Checkers Franchise · 2025 FDDAnswer from 2025 FDD Document
- (d) the proposed transferee may not be an entity, or be affiliated with an entity, that is required to comply with the reporting and information requirements of the Securities Exchange Act of 1934, as amended;
Source: Item 23 — RECEIPTS (FDD pages 92–384)
What This Means (2025 FDD)
According to Checkers's 2025 Franchise Disclosure Document, a proposed transferee of development rights cannot be an entity, or affiliated with an entity, that is required to comply with the reporting and information requirements of the Securities Exchange Act of 1934, as amended. This condition is one of several that Checkers imposes on the transfer of development rights.
This restriction means that if a potential buyer of Checkers development rights is a publicly traded company or an entity that otherwise has to file reports with the SEC, Checkers will not approve the transfer.

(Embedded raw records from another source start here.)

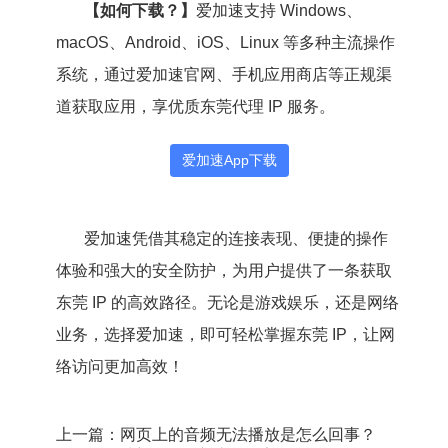
【如何下载？】
爱加速支持 Windows、
macOS、Android、iOS、Linux 等多种主流操作
系统，通过爱加速官网、手机应用商店等正规渠
道获取应用，享优质东莞代理 IP 服务。
爱加速App下载
爱加速凭借其稳定的连接表现、便捷的操作
体验和强大的安全防护，为用户提供了一条获取
东莞 IP 的高效路径。无论是游戏娱乐，还是网络
业务，选择爱加速，即可轻松掌握东莞 IP，让网
络访问更加高效！
上一篇：网页上的音频无法播放是怎么回事？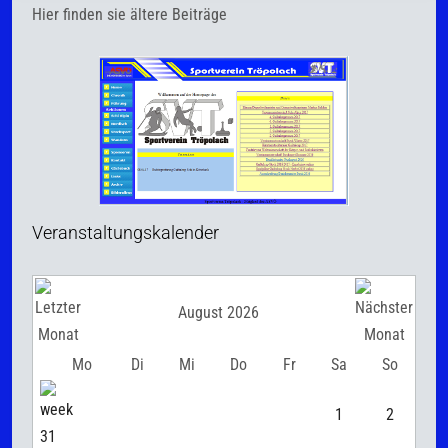
Hier finden sie ältere Beiträge
Veranstaltungskalender
August 2026
Mo
Di
Mi
Do
Fr
Sa
So
1
2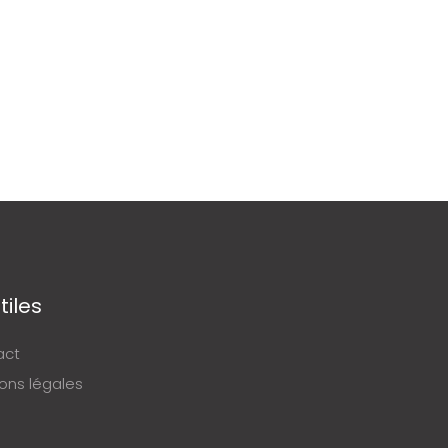
tiles
act
ons légales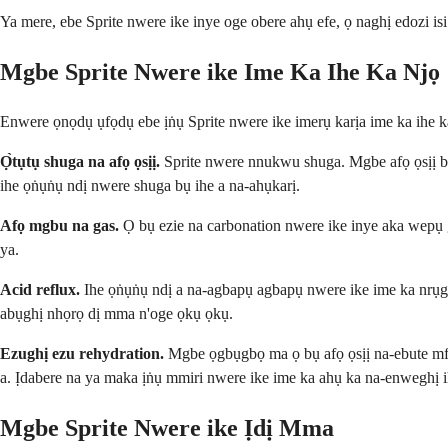
Ya mere, ebe Sprite nwere ike inye oge obere ahụ efe, ọ naghị edozi is
Mgbe Sprite Nwere ike Ime Ka Ihe Ka Njọ
Enwere ọnọdụ ụfọdụ ebe ịṅụ Sprite nwere ike imerụ karịa ime ka ihe ka
Ọ̀tụtụ shuga na afọ ọsịị.
Sprite nwere nnukwu shuga. Mgbe afọ ọsịị bụ 
ihe ọṅụṅụ ndị nwere shuga bụ ihe a na-ahụkarị.
Afọ mgbu na gas.
Ọ bụ ezie na carbonation nwere ike inye aka wepụ 
ya.
Acid reflux.
Ihe ọṅụṅụ ndị a na-agbapụ agbapụ nwere ike ime ka nrụgi
abụghị nhọrọ dị mma n'oge ọkụ ọkụ.
Ezughị ezu rehydration.
Mgbe ọgbụgbọ ma ọ bụ afọ ọsịị na-ebute mfu 
a. Ịdabere na ya maka ịṅụ mmiri nwere ike ime ka ahụ ka na-enweghị i
Mgbe Sprite Nwere ike Ịdị Mma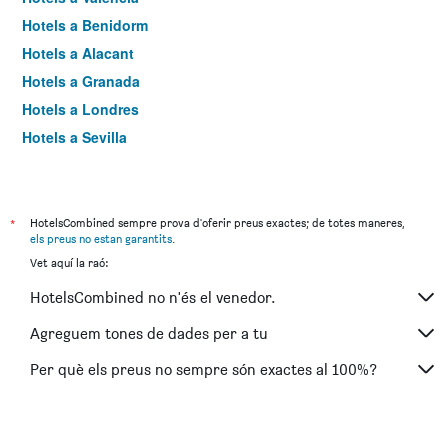
Hotels a Benidorm
Hotels a Alacant
Hotels a Granada
Hotels a Londres
Hotels a Sevilla
Hotels a Torremolinos
*
HotelsCombined sempre prova d'oferir preus exactes; de totes maneres,
els preus no estan garantits
.
Vet aquí la raó:
HotelsCombined no n'és el venedor.
Agreguem tones de dades per a tu
Per què els preus no sempre són exactes al 100%?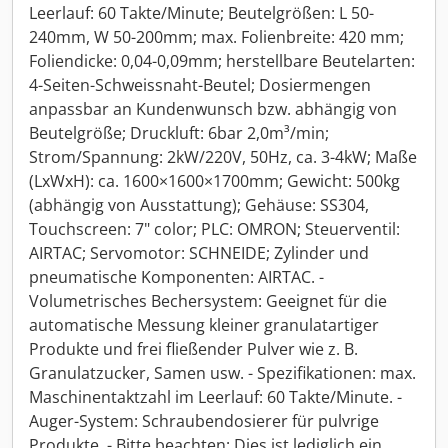
Leerlauf: 60 Takte/Minute; Beutelgrößen: L 50-
240mm, W 50-200mm; max. Folienbreite: 420 mm;
Foliendicke: 0,04-0,09mm; herstellbare Beutelarten:
4-Seiten-Schweissnaht-Beutel; Dosiermengen
anpassbar an Kundenwunsch bzw. abhängig von
Beutelgröße; Druckluft: 6bar 2,0m³/min;
Strom/Spannung: 2kW/220V, 50Hz, ca. 3-4kW; Maße
(LxWxH): ca. 1600×1600×1700mm; Gewicht: 500kg
(abhängig von Ausstattung); Gehäuse: SS304,
Touchscreen: 7" color; PLC: OMRON; Steuerventil:
AIRTAC; Servomotor: SCHNEIDE; Zylinder und
pneumatische Komponenten: AIRTAC. -
Volumetrisches Bechersystem: Geeignet für die
automatische Messung kleiner granulatartiger
Produkte und frei fließender Pulver wie z. B.
Granulatzucker, Samen usw. - Spezifikationen: max.
Maschinentaktzahl im Leerlauf: 60 Takte/Minute. -
Auger-System: Schraubendosierer für pulvrige
Produkte. - Bitte beachten: Dies ist lediglich ein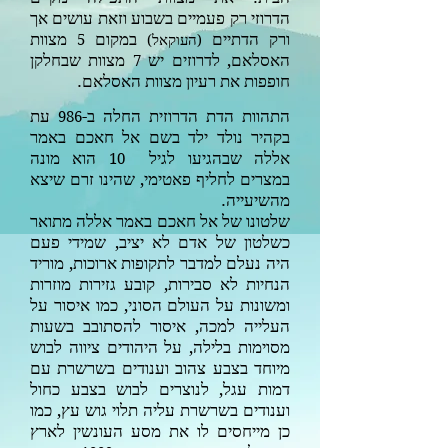
הדרוזי רק פעמיים בשבוע וזאת עושים אך
ורק הדתיים
במקום
מצוות
(
העוקאל
)
5
האסלאם, לדרוזים יש
מצוות שבחלקן
7
חופפות את רעיון מצוות האסלאם.
התהוות הדת הדרוזית החלה ב-
עת
986
בקהיר נולד ילד בשם אל חאכם באמר
אללה שבהגיעו לגיל
הוא
מונה
10
במצרים לחליף פאטימי, שהינו זרם שיצא
מהשיעייה.
שלטונו של אל חאכם באמר אללה מתואר
כשלטון של אדם לא יציב, שמידי פעם
היה נעלם למדבר לתקופות ארוכות, מוריד
הנחיות לא סבירות, קובע גזירות מוזרות
ומשונות על העולם הסוני, כמו איסור על
העלייה למכה, איסור להסתובב בשעות
מסוימות בלילה, על היהודים ציווה לבוש
מיוחד בצבע צהוב וענודים בשרשרת עם
דמות עגל, לנוצרים לבוש בצבע כחול
וענודים בשרשרת עליה תלוי גוש עץ, כמו
כן מייחסים לו את מסע העונשין לארץ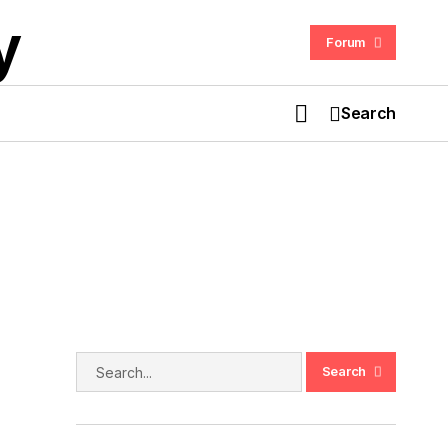
Forum
Search
Di Sebalik Dunia RC: Pemandu Cayote
Kongsi Visi dan Semangat
ff-
r RC
Search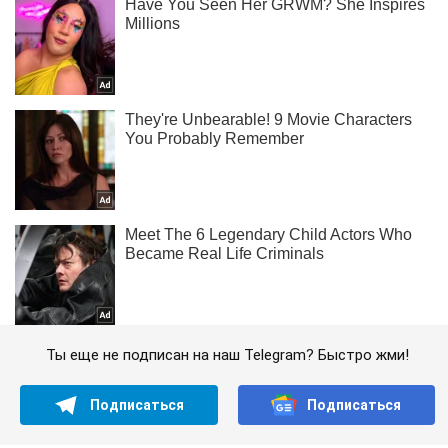
Ты еще не подписан на наш Telegram? Быстро жми!
Подписаться
Подписаться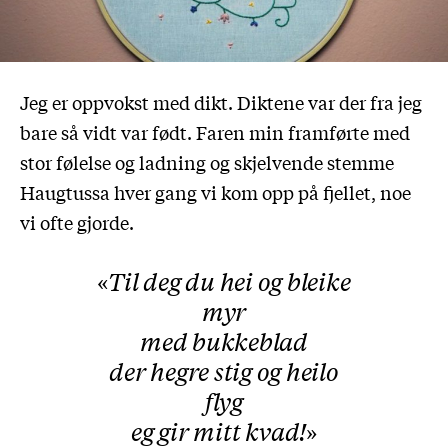
Jeg er oppvokst med dikt. Diktene var der fra jeg
bare så vidt var født. Faren min framførte med
stor følelse og ladning og skjelvende stemme
Haugtussa hver gang vi kom opp på fjellet, noe
vi ofte gjorde.
Til deg du hei og bleike
myr
med bukkeblad
der hegre stig og heilo
flyg
eg gir mitt kvad!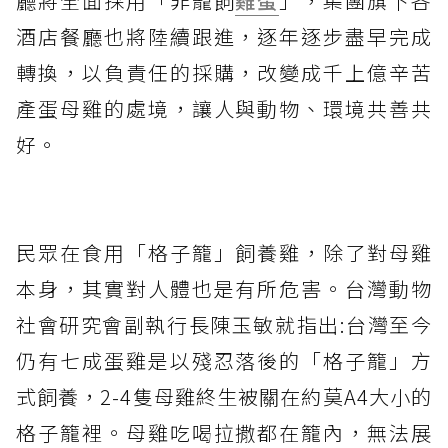
廳將全面採用「非籠飼
雞蛋
」，集團旗下各
酒店餐廳也將陸續跟進，逐年逐步盡早完成
轉換，以負責任的採購，改變成千上億辛苦
產蛋母雞的處境，讓人與動物、環境共善共
好。
民眾在食用「格子籠」飼養雞，除了對母雞
本身，其實對人體也是有所危害。台灣動物
社會研究會副執行長陳玉敏就指出:台灣至今
仍有七成蛋雞是以殘忍落後的「格子籠」方
式飼養，2-4隻母雞終生被關在約莫A4大小的
格子籠裡。母雞吃喝拉撒都在籠內，無法展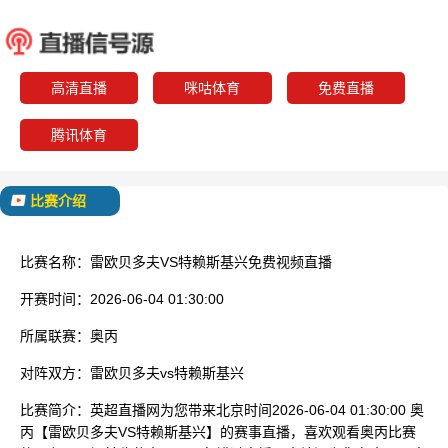
雷欧贝多夫
特赖斯
已结束
高清直播
咪咕体育
免费直播
腾讯体育
比赛介绍
比赛名称：
雷欧贝多夫VS特赖斯基兴免费视频直播
开赛时间：
2026-06-04 01:30:00
所属联赛：
奥丙
对阵双方：
雷欧贝多夫vs特赖斯基兴
比赛简介：
英超直播网为您带来北京时间2026-06-04 01:30:00 奥
丙【雷欧贝多夫VS特赖斯基兴】的赛事直播，喜欢观看奥丙比赛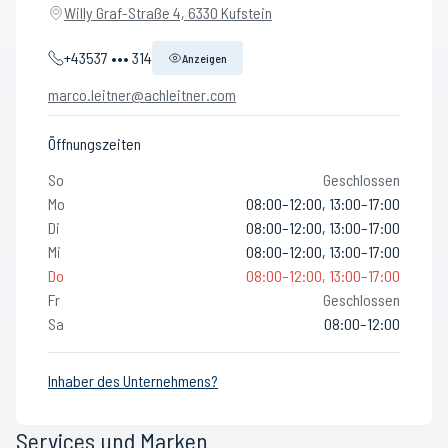
Willy Graf-Straße 4, 6330 Kufstein
+43537 ••• 314
Anzeigen
marco.leitner@achleitner.com
Öffnungszeiten
So
Geschlossen
Mo
08:00–12:00, 13:00–17:00
Di
08:00–12:00, 13:00–17:00
Mi
08:00–12:00, 13:00–17:00
Do
08:00–12:00, 13:00–17:00
Fr
Geschlossen
Sa
08:00–12:00
Inhaber des Unternehmens?
Services und Marken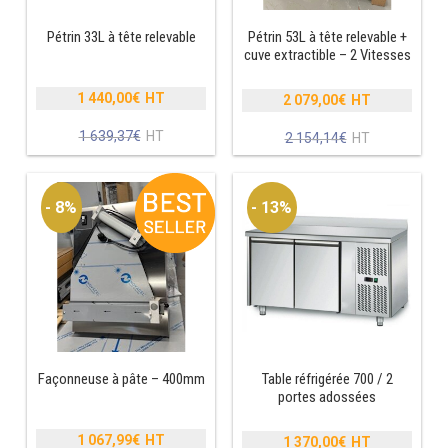
Pétrin 33L à tête relevable
Pétrin 53L à tête relevable +
RÉFRIGÉRATEUR POISSON
cuve extractible – 2 Vitesses
CONGÉLATEUR
1 440,00
€
2 079,00
€
Le
Le
CONGÉLATEUR VITRÉ
prix
prix
Le
1 639,37
€
Le
2 154,14
€
initial
initial
prix
prix
était :
était :
actuel
actuel
CONGÉLATEURS HORIZONTAUX
1
2
est :
est :
- 8%
- 13%
639,37€.
154,14€.
1
2
CELLULE DE REFROIDISSEMENT
440,00€.
079,00€.
ARMOIRE À BOISSONS
VITRINE À BOISSONS
ARRIÈRE-BAR
Façonneuse à pâte – 400mm
Table réfrigérée 700 / 2
portes adossées
CAVE À VIN
1 067,99
€
1 370,00
€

This requirement ensures that the franchisee remains a privately held entity, which may allow Checkers to maintain closer control and oversight.
For a prospective franchisee, this condition limits the pool of potential buyers if they decide to sell their development rights. It is important to consider this restriction when evaluating the long-term value and exit strategy associated with a Checkers franchise.